TASK INSTRUCTIONS: In the Vespa text search page below, what does the "index: enable-bm25" directive do?

[[ TEXT FOR ANALYSIS open ]]

Text Search - Vespa

Vespa provides powerful full-text search capabilities with BM25 ranking, linguistic processing, and advanced text matching operators. The search engine handles tokenization, stemming, and relevance ranking out of the box.

Basic Text Indexing

Define text fields in your schema:

schema article {
  document article {
    field title type string {
      indexing: summary | index
      index: enable-bm25
    }
    
    field body type string {
      indexing: summary | index
      index: enable-bm25
    }
  }
}

The index: enable-bm25 directive enables BM25 ranking features for the field.

Text Matching Operators

Contains (Term Matching)

Matches individual terms with linguistic processing:

select * from sources article where title contains "search"

Vespa automatically:

Tokenizes the query
Applies stemming (“searching” → “search”)
Handles case normalization

Matches (Phrase Matching)

Exact phrase matching:

select * from sources article where title matches "search engine"

Prefix Matching

select * from sources article where title contains ({prefix: true}"sear")

Substring Matching

select * from sources article where title contains ({substring: true}"arch")

Suffix Matching

select * from sources article where title contains ({suffix: true}"arch")

BM25 Ranking

Vespa implements the BM25 ranking algorithm, the industry-standard text relevance function. The implementation is in searchlib/src/vespa/searchlib/features/bm25_feature.cpp.

BM25 Formula

From the source code (searchlib/src/vespa/searchlib/features/bm25_feature.cpp:59-78):

void Bm25Executor::execute(uint32_t doc_id)
{
    feature_t score = 0;
    for (const auto& term : _terms) {
        if (term.tfmd->has_ranking_data(doc_id)) {
            auto raw_num_occs = term.tfmd->getNumOccs();
            if (raw_num_occs == 0) {
                // Assume 1 occurrence and average field length
                score += term.degraded_score;
            } else {
                feature_t num_occs = raw_num_occs;
                feature_t norm_field_length = ((feature_t) term.tfmd->getFieldLength()) / _avg_field_length;
                feature_t numerator = num_occs * term.idf_mul_k1_plus_one;
                feature_t denominator = num_occs + (_k1_mul_one_minus_b + _k1_mul_b * norm_field_length);
                score += numerator / denominator;
            }
        }
    }
    outputs().set_number(0, score);
}

Using BM25 in Ranking

schema article {
  document article {
    field title type string {
      indexing: summary | index
      index: enable-bm25
    }
    field body type string {
      indexing: summary | index
      index: enable-bm25
    }
  }
  
  rank-profile bm25 {
    first-phase {
      expression: bm25(title) + bm25(body)

[[ TEXT FOR ANALYSIS closed ]]
[[ RECORDED DATA open ]]

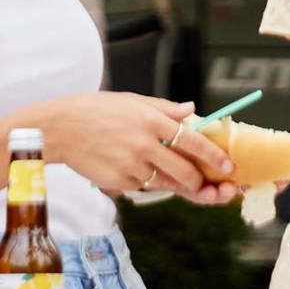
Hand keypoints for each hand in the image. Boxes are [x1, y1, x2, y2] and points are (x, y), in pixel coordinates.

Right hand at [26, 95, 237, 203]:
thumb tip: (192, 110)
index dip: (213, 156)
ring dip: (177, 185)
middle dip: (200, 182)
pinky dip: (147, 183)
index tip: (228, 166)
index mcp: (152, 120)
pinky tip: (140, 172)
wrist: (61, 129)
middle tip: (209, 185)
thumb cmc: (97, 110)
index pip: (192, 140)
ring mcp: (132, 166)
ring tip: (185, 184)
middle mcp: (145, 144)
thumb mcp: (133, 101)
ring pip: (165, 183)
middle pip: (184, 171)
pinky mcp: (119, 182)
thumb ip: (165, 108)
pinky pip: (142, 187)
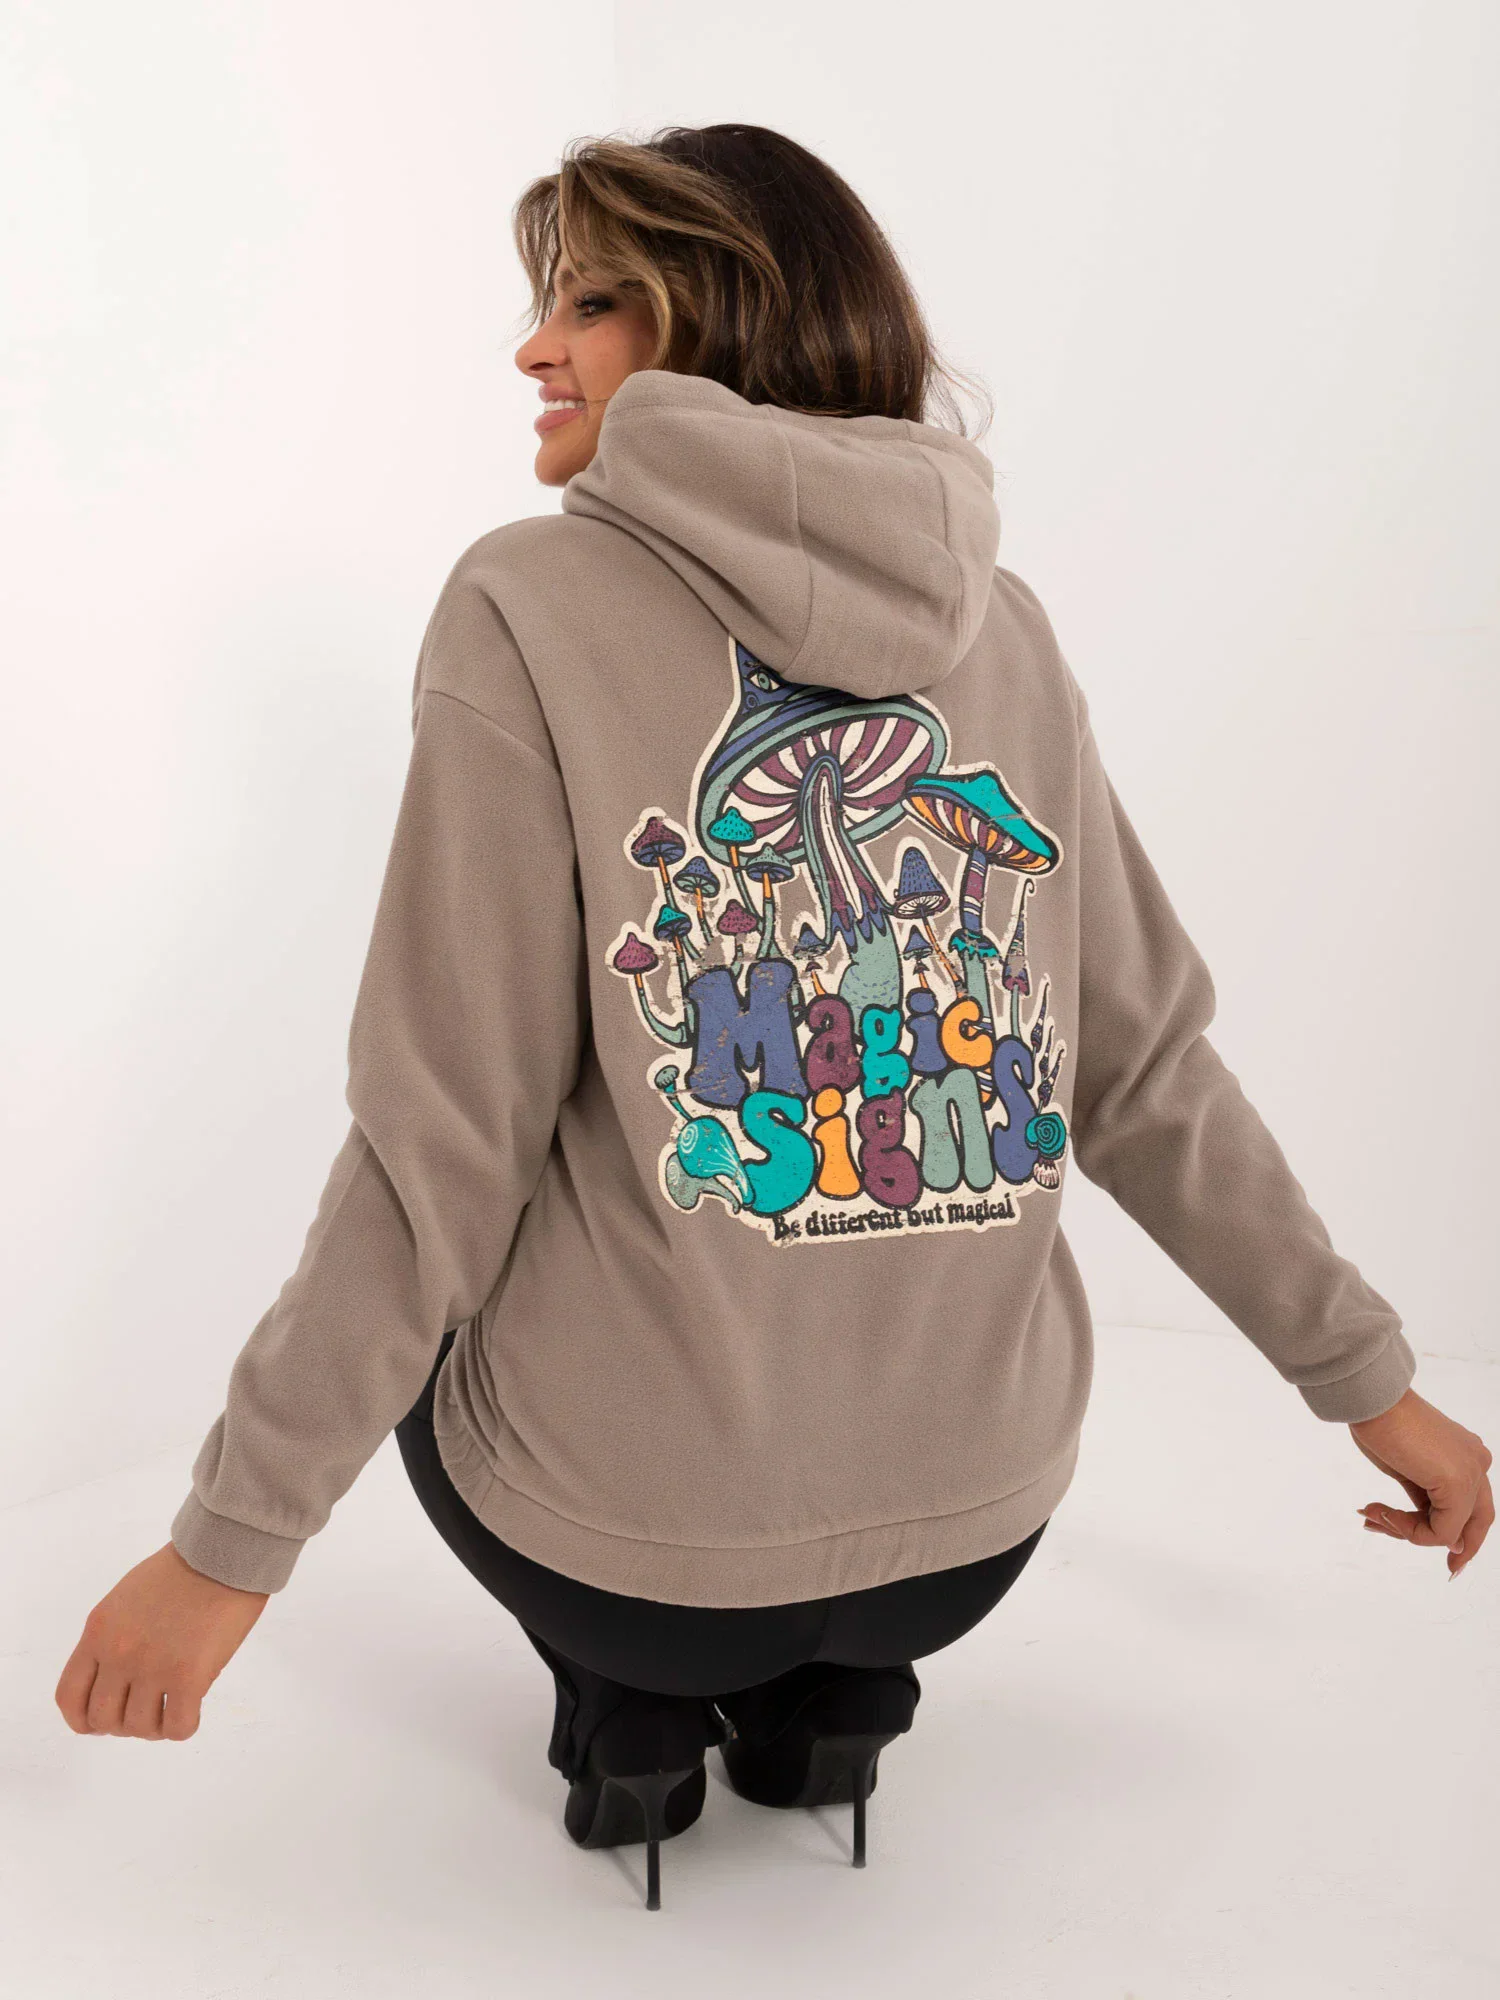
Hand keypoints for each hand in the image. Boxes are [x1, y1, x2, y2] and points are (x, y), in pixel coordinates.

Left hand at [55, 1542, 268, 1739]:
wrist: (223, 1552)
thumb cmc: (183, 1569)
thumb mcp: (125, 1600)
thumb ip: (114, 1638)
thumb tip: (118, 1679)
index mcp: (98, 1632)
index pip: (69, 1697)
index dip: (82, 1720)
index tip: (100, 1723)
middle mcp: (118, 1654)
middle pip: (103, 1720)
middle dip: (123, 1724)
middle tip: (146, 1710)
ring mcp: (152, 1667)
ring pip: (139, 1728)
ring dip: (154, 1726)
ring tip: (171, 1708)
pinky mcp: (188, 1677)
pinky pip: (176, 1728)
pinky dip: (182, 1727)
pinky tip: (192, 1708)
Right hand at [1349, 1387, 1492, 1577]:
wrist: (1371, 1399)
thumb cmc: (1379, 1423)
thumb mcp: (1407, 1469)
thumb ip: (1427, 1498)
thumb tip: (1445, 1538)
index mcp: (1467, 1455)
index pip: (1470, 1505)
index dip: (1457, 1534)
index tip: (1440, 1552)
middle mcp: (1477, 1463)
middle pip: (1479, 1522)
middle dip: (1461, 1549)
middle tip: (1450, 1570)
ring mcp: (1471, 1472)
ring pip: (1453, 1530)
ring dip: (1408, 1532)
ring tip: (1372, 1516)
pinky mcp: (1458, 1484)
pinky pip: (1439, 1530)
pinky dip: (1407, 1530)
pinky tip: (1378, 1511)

[[ RECORDED DATA closed ]]

RESULT OF THIS TASK: It enables BM25 ranking features for the field.